The "Big Ball of Mud" Pattern - blader
http://www.laputan.org/mud/mud.html
======
mattjaynes
Hilarious! Yes, I have seen this _way_ too many times. Great find!

Here's a personal account of ball of mud code:

(from my comment on <http://blogs.smugmug.com/don/2007/04/07/how-to-wreck-
your-brand/> )

I worked with them [Sony] on the development of their
<http://musicstore.connect.com/> site that was their attempted 'iTunes Store
killer' (just saying that makes me chuckle). Wow, what a mess. Talk about
spaghetti code that had mushroomed into a giant ball of mud. It was _way_ over
budget and took much longer than anyone anticipated.

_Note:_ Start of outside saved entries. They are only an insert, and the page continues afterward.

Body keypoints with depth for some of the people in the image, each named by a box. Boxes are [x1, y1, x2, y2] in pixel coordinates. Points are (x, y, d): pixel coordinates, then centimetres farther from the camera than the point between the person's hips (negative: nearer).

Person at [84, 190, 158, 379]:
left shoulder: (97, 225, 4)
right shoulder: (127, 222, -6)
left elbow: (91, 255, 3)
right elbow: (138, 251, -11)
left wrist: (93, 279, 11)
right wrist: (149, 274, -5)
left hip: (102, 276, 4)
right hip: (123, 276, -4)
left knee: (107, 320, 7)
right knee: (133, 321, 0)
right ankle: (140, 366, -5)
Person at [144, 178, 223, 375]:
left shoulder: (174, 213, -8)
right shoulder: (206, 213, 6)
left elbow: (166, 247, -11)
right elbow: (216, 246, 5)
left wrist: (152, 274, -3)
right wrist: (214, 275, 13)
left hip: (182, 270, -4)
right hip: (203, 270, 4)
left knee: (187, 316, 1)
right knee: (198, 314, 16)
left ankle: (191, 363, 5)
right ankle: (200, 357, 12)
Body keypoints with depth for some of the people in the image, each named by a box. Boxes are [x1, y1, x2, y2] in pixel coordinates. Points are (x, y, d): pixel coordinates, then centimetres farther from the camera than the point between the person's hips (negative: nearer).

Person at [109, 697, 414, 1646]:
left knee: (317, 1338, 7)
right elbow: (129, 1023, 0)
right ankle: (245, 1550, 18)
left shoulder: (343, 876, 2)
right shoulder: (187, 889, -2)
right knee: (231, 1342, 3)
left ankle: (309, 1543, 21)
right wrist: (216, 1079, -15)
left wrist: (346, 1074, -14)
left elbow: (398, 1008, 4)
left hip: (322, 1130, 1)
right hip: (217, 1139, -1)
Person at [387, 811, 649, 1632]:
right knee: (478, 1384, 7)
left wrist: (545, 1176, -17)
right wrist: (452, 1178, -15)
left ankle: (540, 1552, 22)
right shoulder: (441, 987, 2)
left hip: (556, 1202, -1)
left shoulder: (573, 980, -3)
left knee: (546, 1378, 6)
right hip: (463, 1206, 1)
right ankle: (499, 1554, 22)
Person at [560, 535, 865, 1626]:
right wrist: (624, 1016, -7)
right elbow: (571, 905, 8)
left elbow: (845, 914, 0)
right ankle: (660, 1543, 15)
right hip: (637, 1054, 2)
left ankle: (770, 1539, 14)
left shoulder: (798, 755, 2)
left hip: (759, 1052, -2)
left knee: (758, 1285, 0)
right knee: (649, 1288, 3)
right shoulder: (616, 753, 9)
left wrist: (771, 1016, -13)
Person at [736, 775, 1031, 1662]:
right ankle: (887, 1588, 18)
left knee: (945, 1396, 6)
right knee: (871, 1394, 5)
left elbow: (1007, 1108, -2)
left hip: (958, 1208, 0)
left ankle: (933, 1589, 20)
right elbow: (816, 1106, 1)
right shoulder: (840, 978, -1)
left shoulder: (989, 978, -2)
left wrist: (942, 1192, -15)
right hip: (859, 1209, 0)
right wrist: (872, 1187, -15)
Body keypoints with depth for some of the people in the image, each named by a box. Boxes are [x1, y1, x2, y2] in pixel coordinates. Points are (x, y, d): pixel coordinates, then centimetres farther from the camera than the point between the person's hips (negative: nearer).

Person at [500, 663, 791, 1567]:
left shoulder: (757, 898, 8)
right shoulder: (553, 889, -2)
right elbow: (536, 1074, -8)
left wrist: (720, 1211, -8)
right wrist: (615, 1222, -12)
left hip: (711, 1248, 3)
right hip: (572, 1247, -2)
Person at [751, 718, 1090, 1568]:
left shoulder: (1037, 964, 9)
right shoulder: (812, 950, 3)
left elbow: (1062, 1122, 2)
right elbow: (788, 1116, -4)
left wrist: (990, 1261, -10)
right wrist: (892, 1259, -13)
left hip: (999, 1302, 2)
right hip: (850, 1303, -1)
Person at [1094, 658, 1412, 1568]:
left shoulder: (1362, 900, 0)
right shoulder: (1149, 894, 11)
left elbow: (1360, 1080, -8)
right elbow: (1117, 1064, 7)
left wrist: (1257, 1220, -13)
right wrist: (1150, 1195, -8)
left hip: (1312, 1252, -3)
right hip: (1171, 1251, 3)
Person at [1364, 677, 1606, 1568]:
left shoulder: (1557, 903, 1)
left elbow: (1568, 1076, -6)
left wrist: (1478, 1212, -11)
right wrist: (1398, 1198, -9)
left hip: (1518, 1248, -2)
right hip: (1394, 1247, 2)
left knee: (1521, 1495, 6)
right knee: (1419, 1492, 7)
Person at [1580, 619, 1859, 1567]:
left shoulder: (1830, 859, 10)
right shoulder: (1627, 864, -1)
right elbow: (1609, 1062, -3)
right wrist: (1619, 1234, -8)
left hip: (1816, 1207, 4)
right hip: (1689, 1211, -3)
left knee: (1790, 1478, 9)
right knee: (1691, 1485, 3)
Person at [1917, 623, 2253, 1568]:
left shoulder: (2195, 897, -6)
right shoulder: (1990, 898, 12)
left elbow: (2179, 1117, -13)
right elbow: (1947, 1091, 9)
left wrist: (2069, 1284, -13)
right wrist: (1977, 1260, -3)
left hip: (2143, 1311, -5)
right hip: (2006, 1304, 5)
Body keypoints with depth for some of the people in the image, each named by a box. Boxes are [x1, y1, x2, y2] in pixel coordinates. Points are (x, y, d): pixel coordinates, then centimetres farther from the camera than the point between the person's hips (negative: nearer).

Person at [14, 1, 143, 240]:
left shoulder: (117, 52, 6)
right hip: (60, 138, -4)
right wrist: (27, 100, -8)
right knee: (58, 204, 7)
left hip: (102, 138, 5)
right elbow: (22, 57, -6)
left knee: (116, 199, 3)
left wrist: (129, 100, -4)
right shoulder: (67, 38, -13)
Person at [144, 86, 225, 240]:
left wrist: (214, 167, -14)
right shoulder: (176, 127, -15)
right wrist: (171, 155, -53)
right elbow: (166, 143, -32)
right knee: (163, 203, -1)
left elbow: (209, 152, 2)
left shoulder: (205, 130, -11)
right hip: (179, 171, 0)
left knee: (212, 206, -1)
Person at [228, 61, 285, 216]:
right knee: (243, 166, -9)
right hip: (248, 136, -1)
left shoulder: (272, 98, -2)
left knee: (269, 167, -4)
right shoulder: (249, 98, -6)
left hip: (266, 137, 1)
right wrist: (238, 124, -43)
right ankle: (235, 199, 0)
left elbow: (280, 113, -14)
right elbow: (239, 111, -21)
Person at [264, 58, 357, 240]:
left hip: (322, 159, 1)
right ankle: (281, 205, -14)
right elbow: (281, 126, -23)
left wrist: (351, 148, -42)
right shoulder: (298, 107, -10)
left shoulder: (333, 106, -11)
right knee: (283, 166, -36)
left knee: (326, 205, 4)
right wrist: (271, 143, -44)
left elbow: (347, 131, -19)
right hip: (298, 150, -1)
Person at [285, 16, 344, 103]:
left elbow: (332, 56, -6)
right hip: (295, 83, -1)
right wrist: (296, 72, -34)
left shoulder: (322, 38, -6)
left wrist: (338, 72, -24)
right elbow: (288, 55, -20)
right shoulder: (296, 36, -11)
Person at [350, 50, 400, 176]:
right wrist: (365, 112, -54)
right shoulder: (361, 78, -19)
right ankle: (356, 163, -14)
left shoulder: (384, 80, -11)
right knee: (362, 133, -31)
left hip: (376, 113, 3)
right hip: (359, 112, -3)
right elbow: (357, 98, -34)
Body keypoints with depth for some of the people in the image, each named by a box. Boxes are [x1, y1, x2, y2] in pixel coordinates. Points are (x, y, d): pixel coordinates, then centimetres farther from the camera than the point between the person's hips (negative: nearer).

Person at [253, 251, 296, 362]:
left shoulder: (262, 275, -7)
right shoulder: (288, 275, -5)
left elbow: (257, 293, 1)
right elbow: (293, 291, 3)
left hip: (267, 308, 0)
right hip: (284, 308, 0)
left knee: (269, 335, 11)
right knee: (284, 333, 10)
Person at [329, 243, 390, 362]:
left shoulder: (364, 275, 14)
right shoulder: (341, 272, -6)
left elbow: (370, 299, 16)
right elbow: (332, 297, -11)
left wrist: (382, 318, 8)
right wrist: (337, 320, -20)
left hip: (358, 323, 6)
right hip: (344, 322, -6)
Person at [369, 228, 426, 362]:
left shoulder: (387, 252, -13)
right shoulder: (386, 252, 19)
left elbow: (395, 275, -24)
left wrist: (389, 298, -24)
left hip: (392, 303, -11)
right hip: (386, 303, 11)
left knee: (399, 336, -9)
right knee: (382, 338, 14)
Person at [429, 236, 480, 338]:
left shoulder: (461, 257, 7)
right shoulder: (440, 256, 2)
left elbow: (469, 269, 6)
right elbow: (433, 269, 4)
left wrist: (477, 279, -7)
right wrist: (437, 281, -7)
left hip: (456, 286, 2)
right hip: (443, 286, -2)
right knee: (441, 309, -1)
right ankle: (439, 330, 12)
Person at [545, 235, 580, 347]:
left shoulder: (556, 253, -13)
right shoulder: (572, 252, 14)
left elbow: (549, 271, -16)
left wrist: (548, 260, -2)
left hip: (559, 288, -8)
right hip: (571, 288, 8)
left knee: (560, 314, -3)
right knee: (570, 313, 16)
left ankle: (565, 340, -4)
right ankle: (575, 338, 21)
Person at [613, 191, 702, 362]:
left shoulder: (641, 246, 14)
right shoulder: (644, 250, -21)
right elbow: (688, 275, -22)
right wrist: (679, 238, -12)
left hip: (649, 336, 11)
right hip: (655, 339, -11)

And a year later, it
still only supports Internet Explorer and Windows.

My take on what went wrong in this instance: they did not manage complexity.

They let it grow and grow and did not believe that 'code debt' was a reality.
It soon took 10 times longer to make even the simplest changes because of the
very poor state of the code.

I have seen this happen at several companies and it's usually the same story.
There are B and C level coders that don't understand the dangers or code
complexity or code debt and thus create loads of both. The A level coders that
do understand this try to explain the growing problem to management. The
management doesn't know any better, so they see code cleanup as a needless
expense that will only slow down rolling out new features and so they side
with the B and C level coders. Of course, the irony is that development will
eventually crawl to a near halt because the code is undecipherable. Along the
way the A level coders get so frustrated with the state of the code base that
they leave the company for greener pastures. This is the critical turning
point since the B and C level coders will only hire other B and C level coders
- and the project will die a slow death as the cycle continues.

------
blader
If you've ever worked with mediocre developers, you've seen this.